Although the evidence showed no actual or specific demand, the plaintiff argued that Mercury’s adjusters “understood, when a third party claimant makes a request for policy limits information, ‘it is an attempt to determine what is available for settlement.'” She also argued that an insured may want the insurer to engage in piecemeal settlements to dispose of the more significant claims, but Mercury never considered it. However, the court held that bad faith liability cannot be founded solely upon an insurer’s failure to initiate settlement discussions or offer its policy limit.
The Reid court distinguished several prior cases describing circumstances where no formal demand for settlement within policy limits was necessary for bad faith liability to attach, noting that all involved circumstances where the claimant had conveyed to the insurer an interest in settlement, and the insurer had rejected or ignored the opportunity to negotiate a settlement. The court found those inapposite, stating:
“[W]hen a claimant offers to settle an excess claim within policy limits, an opportunity to settle exists and a conflict of interest arises, because a divergence exists between the insurer’s interest in paying less than the policy limits and the insured’s interest in avoiding liability beyond the policy limit. And a conflict may also arise, without a formal settlement offer, when a claimant clearly conveys to the insurer an interest in discussing settlement but the insurer ignores the opportunity to explore settlement possibilities to the insured’s detriment, or when an insurer has an arbitrary rule or engages in other conduct that prevents settlement opportunities from arising.  But nothing like that happened here.”
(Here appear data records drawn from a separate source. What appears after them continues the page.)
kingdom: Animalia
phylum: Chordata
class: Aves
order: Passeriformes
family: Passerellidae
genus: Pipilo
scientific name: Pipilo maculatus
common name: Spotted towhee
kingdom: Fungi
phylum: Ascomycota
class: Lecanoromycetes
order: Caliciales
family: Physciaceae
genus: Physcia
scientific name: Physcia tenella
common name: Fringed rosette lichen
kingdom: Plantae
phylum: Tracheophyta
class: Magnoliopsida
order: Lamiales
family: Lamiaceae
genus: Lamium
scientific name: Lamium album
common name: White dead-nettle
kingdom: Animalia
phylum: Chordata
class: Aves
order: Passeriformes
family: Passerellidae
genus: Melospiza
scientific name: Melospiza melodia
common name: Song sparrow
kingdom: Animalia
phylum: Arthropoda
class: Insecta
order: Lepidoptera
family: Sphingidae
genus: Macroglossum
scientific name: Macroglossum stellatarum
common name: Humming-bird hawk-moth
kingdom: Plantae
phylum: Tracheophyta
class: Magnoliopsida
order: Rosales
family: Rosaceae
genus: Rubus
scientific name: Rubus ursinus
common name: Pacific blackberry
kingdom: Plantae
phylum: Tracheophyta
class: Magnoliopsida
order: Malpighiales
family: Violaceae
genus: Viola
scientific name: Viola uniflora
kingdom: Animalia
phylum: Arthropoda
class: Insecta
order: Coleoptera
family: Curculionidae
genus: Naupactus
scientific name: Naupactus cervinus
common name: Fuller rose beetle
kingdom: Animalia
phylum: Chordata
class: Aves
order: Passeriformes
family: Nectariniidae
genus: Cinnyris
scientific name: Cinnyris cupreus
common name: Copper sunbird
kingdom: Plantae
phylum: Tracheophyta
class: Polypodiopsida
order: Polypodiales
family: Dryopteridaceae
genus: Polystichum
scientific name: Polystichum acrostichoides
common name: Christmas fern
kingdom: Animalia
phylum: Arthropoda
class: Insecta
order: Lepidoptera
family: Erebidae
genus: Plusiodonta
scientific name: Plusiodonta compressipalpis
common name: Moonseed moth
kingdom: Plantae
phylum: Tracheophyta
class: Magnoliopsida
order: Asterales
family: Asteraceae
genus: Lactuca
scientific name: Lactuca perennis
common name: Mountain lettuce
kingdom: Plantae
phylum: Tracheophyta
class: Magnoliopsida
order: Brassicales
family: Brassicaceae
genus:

“An ‘opportunity to settle’ does not arise simply because there is a significant risk of an excess judgment. And none of the evidence presented to the trial court, disputed or not, allows an inference that plaintiff at any time conveyed to defendant any interest in settlement, at policy limits or otherwise, at any time before defendant offered its policy limits. In short, there was no evidence of a bad faith failure to settle in this case. Accordingly, there was no foundation for a claim of breach of contract or breach of the insurer’s covenant of good faith and fair dealing.”